Hang the floppy drive again. This time we use the
-rflag (read-only). Then we redirect
grepand look at the details of the floppy disk file system.sudo mount -r / dev / sdb / mntmount | grep / mnt
As you can see from the
rohighlighted, the file system is read-only
] -o remount With the option
rw(Read / Write) allows us to unmount and mount the file system with the new settings in a single command.sudo mount -o remount, rw / mnt
The repetition of the piping from
rwhas been replaced (highlighted). The file system is now in read / write mode.mount | grep / mnt
(Not) Moving a File System
Previously, you could unmount a file system with a single command and reattach it to another mount point.
-M(move) option in
mountis specifically designed to enable you to do this. However, it no longer works in Linux distributions that were switched to
systemd. And those are the biggest names.

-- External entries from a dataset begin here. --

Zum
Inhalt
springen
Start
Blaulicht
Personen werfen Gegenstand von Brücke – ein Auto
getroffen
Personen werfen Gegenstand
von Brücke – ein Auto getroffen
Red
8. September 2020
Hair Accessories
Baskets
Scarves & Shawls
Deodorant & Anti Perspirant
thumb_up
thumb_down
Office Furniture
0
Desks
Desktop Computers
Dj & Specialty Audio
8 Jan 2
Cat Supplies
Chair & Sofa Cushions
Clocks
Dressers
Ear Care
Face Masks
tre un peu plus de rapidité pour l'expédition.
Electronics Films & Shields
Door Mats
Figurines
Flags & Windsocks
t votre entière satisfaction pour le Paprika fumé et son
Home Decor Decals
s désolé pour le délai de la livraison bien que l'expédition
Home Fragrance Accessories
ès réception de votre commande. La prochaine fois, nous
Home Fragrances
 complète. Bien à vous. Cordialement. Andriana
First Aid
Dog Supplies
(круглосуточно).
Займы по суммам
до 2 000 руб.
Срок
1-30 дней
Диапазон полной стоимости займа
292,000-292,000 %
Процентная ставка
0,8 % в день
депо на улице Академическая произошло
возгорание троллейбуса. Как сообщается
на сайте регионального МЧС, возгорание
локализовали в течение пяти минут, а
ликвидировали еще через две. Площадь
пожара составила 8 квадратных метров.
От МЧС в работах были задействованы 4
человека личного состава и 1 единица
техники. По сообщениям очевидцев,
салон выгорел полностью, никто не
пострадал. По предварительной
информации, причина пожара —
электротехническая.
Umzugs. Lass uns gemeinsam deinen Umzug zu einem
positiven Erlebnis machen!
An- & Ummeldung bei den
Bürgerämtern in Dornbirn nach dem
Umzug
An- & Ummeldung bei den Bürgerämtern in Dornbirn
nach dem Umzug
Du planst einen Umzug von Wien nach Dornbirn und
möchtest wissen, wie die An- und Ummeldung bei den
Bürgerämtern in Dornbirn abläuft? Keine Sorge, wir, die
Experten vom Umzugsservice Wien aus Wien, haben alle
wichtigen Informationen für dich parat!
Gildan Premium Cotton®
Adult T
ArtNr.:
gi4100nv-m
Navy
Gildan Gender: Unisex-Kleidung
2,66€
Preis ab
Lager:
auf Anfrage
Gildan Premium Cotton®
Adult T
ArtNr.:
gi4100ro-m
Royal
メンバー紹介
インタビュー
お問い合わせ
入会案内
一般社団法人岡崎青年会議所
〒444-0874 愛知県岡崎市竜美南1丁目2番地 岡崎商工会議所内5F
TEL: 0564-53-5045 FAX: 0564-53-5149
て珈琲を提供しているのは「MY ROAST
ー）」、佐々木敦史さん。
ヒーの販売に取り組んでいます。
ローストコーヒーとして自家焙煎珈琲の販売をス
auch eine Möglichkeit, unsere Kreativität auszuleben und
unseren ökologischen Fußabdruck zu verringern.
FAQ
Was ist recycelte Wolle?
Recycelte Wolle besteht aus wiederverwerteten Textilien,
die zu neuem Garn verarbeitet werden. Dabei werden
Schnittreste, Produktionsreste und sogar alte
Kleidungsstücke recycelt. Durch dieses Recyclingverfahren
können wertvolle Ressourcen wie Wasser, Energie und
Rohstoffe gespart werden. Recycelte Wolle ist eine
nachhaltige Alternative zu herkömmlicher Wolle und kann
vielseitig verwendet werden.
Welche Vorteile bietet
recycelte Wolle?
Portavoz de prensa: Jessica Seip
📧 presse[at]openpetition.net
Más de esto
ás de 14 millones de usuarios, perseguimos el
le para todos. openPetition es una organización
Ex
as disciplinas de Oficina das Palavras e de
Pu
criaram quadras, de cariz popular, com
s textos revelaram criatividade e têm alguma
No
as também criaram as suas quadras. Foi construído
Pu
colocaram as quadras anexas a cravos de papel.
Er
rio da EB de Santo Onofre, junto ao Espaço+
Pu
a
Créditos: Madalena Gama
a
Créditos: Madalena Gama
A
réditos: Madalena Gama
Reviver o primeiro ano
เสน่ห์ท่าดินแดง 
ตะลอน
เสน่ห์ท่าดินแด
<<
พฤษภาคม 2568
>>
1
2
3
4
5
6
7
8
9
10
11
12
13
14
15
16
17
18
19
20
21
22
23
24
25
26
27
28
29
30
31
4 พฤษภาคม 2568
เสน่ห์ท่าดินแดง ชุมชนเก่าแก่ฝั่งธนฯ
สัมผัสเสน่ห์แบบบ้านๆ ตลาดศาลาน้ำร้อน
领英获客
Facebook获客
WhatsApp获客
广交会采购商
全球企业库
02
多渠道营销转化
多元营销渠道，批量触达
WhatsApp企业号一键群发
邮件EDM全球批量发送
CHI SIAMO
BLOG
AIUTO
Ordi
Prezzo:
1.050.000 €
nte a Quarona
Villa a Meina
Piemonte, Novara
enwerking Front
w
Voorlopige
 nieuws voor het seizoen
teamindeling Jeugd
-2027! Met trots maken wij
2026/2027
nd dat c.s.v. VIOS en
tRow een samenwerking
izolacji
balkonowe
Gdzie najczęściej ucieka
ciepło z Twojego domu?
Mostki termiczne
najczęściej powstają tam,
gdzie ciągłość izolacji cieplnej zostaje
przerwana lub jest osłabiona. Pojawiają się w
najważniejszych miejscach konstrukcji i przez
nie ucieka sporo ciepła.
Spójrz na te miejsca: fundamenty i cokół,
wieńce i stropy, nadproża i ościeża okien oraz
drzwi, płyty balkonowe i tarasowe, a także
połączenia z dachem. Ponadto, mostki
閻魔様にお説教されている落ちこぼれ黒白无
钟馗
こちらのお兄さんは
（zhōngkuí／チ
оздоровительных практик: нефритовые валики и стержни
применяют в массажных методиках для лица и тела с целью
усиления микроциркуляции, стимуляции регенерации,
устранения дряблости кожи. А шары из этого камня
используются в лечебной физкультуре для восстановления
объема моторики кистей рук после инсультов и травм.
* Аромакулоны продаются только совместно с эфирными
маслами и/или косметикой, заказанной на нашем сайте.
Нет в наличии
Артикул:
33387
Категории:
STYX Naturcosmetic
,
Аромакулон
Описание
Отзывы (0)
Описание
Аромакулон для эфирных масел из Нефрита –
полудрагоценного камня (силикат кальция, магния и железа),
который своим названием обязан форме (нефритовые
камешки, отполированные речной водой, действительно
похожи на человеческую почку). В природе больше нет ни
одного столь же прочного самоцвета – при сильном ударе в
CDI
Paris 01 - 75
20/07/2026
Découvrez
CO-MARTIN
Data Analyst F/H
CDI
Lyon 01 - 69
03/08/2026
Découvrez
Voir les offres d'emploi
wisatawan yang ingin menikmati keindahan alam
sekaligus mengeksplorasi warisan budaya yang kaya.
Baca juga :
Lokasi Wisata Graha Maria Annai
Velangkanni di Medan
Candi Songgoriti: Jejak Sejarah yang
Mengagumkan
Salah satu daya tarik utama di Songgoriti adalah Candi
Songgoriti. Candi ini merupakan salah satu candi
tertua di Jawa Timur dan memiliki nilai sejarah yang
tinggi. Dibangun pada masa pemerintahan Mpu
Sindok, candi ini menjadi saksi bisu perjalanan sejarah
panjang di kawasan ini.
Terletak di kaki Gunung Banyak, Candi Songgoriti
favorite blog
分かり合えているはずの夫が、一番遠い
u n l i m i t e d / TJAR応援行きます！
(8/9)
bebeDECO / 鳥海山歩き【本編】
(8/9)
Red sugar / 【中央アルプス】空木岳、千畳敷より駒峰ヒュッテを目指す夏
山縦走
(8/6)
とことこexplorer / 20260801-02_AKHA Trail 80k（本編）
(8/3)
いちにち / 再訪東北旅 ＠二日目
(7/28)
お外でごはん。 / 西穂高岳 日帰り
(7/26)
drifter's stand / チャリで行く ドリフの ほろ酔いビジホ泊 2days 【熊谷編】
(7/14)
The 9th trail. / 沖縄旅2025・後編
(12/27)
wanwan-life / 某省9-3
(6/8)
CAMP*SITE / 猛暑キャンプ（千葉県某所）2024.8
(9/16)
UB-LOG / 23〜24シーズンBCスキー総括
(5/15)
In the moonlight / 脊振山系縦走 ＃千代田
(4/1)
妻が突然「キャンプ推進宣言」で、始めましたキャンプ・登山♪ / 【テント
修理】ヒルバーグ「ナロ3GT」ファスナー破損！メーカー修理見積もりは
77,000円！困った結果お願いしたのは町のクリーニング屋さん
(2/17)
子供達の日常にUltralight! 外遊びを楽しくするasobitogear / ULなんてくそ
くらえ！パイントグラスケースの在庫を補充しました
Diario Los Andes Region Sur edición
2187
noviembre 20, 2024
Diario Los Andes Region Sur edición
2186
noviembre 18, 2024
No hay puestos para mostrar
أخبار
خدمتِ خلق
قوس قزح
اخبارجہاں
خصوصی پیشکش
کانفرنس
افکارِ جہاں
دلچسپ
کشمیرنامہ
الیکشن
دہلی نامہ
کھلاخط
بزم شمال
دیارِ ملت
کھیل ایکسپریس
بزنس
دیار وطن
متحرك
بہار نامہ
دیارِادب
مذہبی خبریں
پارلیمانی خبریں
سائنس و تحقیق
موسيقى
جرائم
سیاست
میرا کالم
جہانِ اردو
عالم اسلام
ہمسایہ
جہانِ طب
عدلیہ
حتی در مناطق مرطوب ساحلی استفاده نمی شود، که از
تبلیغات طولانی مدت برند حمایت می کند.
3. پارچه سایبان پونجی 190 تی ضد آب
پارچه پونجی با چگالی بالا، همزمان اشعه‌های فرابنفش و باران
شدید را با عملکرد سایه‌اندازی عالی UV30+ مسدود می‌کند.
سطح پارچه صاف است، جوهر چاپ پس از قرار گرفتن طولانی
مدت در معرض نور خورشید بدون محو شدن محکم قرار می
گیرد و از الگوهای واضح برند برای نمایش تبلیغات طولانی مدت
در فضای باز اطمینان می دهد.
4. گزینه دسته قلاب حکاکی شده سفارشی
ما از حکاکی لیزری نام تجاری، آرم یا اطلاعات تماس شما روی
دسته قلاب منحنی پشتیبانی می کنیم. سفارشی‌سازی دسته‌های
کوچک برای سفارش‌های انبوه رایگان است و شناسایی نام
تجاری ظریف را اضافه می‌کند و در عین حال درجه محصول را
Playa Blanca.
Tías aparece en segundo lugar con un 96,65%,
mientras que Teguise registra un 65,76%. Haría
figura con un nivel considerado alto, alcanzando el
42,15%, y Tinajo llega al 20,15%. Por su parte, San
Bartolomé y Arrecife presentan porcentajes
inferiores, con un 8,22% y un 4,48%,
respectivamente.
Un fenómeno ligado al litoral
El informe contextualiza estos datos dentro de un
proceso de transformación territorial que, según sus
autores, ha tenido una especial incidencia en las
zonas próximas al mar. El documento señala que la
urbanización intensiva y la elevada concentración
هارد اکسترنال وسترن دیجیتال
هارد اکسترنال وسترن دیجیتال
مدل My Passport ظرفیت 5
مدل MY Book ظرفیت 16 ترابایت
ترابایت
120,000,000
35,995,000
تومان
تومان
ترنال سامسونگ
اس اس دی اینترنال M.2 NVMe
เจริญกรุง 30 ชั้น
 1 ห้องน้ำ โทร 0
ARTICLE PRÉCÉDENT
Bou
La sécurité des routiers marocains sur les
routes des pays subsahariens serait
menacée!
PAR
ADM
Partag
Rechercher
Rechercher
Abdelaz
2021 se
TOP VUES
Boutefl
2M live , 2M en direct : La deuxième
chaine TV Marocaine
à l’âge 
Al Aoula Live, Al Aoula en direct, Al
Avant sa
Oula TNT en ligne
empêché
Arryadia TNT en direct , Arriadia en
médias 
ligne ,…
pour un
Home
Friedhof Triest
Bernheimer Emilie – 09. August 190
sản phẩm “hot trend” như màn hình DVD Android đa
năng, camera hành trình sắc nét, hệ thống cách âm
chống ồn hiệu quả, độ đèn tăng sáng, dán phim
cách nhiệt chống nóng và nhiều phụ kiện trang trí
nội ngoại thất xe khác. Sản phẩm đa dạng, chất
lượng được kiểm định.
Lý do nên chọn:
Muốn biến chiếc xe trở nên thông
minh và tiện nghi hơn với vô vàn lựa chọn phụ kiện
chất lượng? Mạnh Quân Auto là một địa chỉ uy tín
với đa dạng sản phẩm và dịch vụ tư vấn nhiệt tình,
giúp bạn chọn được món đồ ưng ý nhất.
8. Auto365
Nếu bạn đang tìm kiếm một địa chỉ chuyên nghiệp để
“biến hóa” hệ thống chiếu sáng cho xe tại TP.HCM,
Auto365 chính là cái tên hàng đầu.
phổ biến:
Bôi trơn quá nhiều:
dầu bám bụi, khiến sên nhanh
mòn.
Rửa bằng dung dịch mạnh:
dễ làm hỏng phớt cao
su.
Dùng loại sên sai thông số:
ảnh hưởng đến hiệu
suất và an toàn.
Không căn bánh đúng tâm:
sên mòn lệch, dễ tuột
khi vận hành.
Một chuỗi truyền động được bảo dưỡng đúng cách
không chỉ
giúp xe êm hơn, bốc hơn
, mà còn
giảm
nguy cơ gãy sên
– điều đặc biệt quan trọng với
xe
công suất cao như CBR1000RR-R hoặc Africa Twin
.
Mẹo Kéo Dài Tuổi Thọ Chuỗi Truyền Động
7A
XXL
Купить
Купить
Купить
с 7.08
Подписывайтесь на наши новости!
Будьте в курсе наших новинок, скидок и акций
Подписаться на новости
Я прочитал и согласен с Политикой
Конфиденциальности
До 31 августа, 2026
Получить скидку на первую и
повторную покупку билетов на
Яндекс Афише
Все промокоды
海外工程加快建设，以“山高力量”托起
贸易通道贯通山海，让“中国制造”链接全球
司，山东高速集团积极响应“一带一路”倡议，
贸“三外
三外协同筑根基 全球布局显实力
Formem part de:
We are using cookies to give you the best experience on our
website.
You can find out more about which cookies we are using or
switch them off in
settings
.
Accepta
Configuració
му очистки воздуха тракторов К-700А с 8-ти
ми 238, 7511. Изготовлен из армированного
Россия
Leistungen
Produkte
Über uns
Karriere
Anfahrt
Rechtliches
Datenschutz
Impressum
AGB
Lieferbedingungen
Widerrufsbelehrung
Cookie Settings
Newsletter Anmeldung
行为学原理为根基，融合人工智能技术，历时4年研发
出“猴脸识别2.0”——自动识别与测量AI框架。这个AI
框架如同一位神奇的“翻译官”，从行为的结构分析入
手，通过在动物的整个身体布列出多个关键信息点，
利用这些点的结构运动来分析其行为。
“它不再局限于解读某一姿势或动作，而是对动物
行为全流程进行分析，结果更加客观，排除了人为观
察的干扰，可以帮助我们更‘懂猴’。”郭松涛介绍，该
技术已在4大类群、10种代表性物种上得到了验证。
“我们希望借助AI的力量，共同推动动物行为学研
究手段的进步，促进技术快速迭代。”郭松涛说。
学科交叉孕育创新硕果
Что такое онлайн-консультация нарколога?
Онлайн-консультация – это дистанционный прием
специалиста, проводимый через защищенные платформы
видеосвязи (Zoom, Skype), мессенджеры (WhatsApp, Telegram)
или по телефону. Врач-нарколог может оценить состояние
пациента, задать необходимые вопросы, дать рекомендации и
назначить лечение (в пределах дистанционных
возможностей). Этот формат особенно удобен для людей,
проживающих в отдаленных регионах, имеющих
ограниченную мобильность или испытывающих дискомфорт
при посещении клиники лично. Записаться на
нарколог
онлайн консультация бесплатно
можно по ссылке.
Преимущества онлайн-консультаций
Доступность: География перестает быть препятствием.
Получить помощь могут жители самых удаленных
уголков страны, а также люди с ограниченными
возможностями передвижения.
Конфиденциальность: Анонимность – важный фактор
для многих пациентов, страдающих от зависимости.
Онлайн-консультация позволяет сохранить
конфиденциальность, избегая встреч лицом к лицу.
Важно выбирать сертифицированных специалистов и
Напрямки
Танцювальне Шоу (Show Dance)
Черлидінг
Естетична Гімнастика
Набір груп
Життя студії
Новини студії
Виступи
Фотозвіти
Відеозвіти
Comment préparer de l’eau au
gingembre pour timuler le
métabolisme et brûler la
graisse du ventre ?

If we try to move a file system from
/ geekit will fail and the error shown below will be displayed. The attempt to list the files in the files ystem to
./ geekdoes not lead to any result.sudo mount -M / mnt ./geek[19659016[19459087<movingafilesysteminaterminalwindow" width="646" height="197"/>
You can work around this problem by using the previously used
-B(bind) option bind the original mount point to the new mount point.sudo mount -B / mnt ./geek[19659016[ls/geek[19659208<AlsoiftheoriginalmountpointisnotenableditwillhavethesamepracticalresultClosing notes
- make-privateoption It was possible to force the move to
systemdversions of Linux. This technique is not presented here for two reasons.
- It can have unpredictable behavior.
- It was not consistent and had to be repeated every time it was restarted.
Devuan Linux uses
systemd. A computer was loaded and tested with the latest version of Devuan. Option
-M(move) worked as expected on this system.
Apart from the
systemdproblems with the option
-M(moving), you should uncomplicated the use of
umountFind. These are great commands to keep track of a corrupted system and reassemble the file system by hand.